>>>>>
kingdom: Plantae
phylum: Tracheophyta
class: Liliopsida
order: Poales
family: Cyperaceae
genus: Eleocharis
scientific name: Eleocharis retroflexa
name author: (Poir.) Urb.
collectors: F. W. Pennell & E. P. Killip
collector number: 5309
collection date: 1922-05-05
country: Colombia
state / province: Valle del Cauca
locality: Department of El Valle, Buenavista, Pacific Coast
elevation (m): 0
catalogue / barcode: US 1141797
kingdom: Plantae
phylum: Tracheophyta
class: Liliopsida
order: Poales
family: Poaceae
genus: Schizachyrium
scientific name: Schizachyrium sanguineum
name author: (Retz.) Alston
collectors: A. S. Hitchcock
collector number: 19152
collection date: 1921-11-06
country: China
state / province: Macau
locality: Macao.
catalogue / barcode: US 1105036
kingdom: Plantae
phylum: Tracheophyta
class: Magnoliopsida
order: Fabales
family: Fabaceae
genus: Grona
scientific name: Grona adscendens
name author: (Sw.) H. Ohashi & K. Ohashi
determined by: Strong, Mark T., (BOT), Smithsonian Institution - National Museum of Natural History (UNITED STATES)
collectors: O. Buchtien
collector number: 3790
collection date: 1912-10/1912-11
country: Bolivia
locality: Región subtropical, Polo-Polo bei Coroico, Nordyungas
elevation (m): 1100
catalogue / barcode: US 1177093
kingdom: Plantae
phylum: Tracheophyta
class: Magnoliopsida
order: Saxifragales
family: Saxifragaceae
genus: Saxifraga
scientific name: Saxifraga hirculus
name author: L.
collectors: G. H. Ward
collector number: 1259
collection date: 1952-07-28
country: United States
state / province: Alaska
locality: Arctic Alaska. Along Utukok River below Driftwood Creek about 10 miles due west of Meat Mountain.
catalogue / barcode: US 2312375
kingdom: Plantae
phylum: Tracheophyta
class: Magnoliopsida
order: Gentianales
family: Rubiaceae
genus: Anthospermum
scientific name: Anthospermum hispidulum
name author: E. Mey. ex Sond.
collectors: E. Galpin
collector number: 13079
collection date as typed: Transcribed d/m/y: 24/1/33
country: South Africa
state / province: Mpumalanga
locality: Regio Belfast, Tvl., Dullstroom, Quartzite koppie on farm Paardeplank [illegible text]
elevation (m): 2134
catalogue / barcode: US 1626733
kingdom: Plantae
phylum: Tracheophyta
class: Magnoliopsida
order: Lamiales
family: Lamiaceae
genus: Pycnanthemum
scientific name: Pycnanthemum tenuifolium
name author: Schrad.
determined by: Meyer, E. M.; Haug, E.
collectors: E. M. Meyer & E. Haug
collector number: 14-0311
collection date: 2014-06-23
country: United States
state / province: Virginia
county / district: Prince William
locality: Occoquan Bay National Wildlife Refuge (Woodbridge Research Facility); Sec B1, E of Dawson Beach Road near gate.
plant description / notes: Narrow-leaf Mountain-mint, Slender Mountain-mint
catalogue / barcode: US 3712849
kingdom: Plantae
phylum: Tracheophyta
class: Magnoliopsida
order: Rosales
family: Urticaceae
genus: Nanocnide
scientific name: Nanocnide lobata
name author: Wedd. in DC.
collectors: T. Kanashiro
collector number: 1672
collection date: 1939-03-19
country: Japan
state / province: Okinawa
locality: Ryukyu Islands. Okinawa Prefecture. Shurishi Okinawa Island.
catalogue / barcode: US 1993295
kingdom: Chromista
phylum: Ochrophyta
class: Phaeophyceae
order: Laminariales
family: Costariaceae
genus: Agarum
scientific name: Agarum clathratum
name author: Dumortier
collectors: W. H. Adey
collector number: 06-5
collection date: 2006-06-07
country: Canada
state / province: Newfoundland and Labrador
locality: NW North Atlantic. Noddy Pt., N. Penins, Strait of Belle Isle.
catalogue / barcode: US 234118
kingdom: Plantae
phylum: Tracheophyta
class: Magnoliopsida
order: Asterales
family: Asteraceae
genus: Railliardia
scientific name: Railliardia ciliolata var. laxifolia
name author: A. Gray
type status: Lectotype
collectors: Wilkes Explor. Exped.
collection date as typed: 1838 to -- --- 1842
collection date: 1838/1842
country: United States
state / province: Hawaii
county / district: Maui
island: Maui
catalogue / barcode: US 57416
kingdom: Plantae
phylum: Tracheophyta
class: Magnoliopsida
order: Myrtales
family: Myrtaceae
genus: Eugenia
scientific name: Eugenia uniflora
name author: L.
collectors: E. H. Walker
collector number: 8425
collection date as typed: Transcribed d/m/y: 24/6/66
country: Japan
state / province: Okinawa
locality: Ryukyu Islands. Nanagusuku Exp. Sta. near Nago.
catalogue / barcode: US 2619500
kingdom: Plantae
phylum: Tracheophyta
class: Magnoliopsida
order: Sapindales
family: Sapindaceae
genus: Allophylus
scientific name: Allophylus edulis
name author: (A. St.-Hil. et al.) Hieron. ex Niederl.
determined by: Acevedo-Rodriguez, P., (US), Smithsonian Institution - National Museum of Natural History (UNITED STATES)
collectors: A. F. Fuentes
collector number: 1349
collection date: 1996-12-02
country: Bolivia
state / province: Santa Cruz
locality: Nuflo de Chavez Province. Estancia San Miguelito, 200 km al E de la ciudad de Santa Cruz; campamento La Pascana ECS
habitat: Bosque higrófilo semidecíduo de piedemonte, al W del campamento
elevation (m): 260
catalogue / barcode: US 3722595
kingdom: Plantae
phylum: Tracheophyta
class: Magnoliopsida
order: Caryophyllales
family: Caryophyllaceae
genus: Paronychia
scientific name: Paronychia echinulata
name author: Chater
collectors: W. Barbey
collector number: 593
<<<<<
**STATED PROBLEM:** Can you print all of the material above again, line for line, without changing anything?

**WRITTEN ANSWER:**
kingdom: Plantae
phylum: Tracheophyta
class: Liliopsida
order: Poales
family: Cyperaceae
genus: Eleocharis
scientific name: Eleocharis retroflexa
name author: (Poir.) Urb.
collectors: F. W. Pennell & E. P. Killip
collector number: 5309
collection date: 1922-05-05
country: Colombia
state / province: Valle del Cauca
locality: Department of El Valle, Buenavista, Pacific Coast
elevation (m): 0
catalogue / barcode: US 1141797
kingdom: Plantae
phylum: Tracheophyta
class: Liliopsida
order: Poales
family: Poaceae
genus: Schizachyrium
scientific name: Schizachyrium sanguineum
name author: (Retz.) Alston
collectors: A. S. Hitchcock
collector number: 19152
collection date: 1921-11-06
country: China
state / province: Macau
locality: Macao.
catalogue / barcode: US 1105036
kingdom: Plantae
phylum: Tracheophyta
class: Magnoliopsida
order: Fabales
family: Fabaceae
genus: Grona
scientific name: Grona adscendens
name author: (Sw.) H. Ohashi & K. Ohashi
determined by: Strong, Mark T., (BOT), Smithsonian Institution - National Museum of Natural History (UNITED STATES)
collectors: O. Buchtien
collector number: 3790
collection date: 1912-10/1912-11
country: Bolivia
locality: Región subtropical, Polo-Polo bei Coroico, Nordyungas
elevation (m): 1100
catalogue / barcode: US 1177093
kingdom: Plantae
phylum: Tracheophyta
class: Magnoliopsida
order: Saxifragales
family: Saxifragaceae
genus: Saxifraga
scientific name: Saxifraga hirculus
name author: L.
collectors: G. H. Ward
collector number: 1259
collection date: 1952-07-28
country: United States
state / province: Alaska
locality: Arctic Alaska. Along Utukok River below Driftwood Creek about 10 miles due west of Meat Mountain.
catalogue / barcode: US 2312375
kingdom: Plantae
phylum: Tracheophyta
class: Magnoliopsida
order: Gentianales
family: Rubiaceae
genus: Anthospermum
scientific name: Anthospermum hispidulum
name author: E. Mey. ex Sond.
collectors: E. Galpin
collector number: 13079
collection date as typed: Transcribed d/m/y: 24/1/33
country: South Africa
state / province: Mpumalanga
locality: Regio Belfast, Tvl., Dullstroom, Quartzite koppie on farm Paardeplank [illegible text]
elevation (m): 2134
catalogue / barcode: US 1626733
kingdom: Plantae
phylum: Tracheophyta
class: Magnoliopsida
order: Lamiales
family: Lamiaceae
genus: Pycnanthemum
scientific name: Pycnanthemum tenuifolium
name author: Schrad.
determined by: Meyer, E. M.; Haug, E.
collectors: E. M. Meyer & E. Haug
collector number: 14-0311
collection date: 2014-06-23
country: United States
state / province: Virginia
county / district: Prince William
locality: Occoquan Bay National Wildlife Refuge (Woodbridge Research Facility); Sec B1, E of Dawson Beach Road near gate.
plant description / notes: Narrow-leaf Mountain-mint, Slender Mountain-mint
catalogue / barcode: US 3712849
kingdom: Plantae
phylum: Tracheophyta
class: Magnoliopsida
order: Rosales
family: Urticaceae
genus: Nanocnide
scientific name: Nanocnide lobata
name author: Wedd. in DC.
collectors: T. Kanashiro
collector number: 1672
collection date: 1939-03-19
country: Japan
state / province: Okinawa
locality: Ryukyu Islands. Okinawa Prefecture. Shurishi Okinawa Island.
catalogue / barcode: US 1993295
kingdom: Chromista
phylum: Ochrophyta
class: Phaeophyceae
order: Laminariales
family: Costariaceae
genus: Agarum
scientific name: Agarum clathratum
name author: Dumortier
collectors: W. H. Adey
collector number: 06-5
collection date: 2006-06-07
country: Canada
state / province: Newfoundland and Labrador
locality: NW North Atlantic. Noddy Pt., N. Penins, Strait of Belle Isle.
catalogue / barcode: US 234118
kingdom: Plantae
phylum: Tracheophyta
class: Magnoliopsida
order: Asterales
family: Asteraceae
genus: Railliardia
scientific name: Railliardia ciliolata var. laxifolia
name author: A. Gray
type status: Lectotype
collectors: Wilkes Explor. Exped.
collection date as typed: 1838 to -- --- 1842
collection date: 1838/1842
country: United States
state / province: Hawaii
county / district: Maui
island: Maui
catalogue / barcode: US 57416
kingdom: Plantae
phylum: Tracheophyta
class: Magnoliopsida
order: Myrtales
family: Myrtaceae
genus: Eugenia
scientific name: Eugenia uniflora
name author: L.
collectors: E. H. Walker
collector number: 8425
collection date as typed: Transcribed d/m/y: 24/6/66
country: Japan
state / province: Okinawa
locality: Ryukyu Islands. Nanagusuku Exp. Sta. near Nago.
catalogue / barcode: US 2619500
kingdom: Plantae
phylum: Tracheophyta
class: Magnoliopsida
order: Sapindales
family: Sapindaceae
genus: Allophylus
scientific name: Allophylus edulis
name author: (A. St.-Hil. et al.) Hieron. ex Niederl.
determined by: Acevedo-Rodriguez, P., (US), Smithsonian Institution - National Museum of Natural History (UNITED STATES)
collectors: A. F. Fuentes
collector number: 1349
collection date: 1996-12-02
country: Bolivia
state / province: Santa Cruz
locality: Nuflo de Chavez Province. Estancia San Miguelito, 200 km al E de la ciudad de Santa Cruz; campamento La Pascana ECS
habitat: Bosque higrófilo semidecíduo de piedemonte, al W del campamento
elevation (m): 260
catalogue / barcode: US 3722595
kingdom: Plantae
phylum: Tracheophyta
class: Magnoliopsida
order: Caryophyllales
family: Caryophyllaceae
genus: Paronychia
scientific name: Paronychia echinulata
name author: Chater
collectors: W. Barbey
collector number: 593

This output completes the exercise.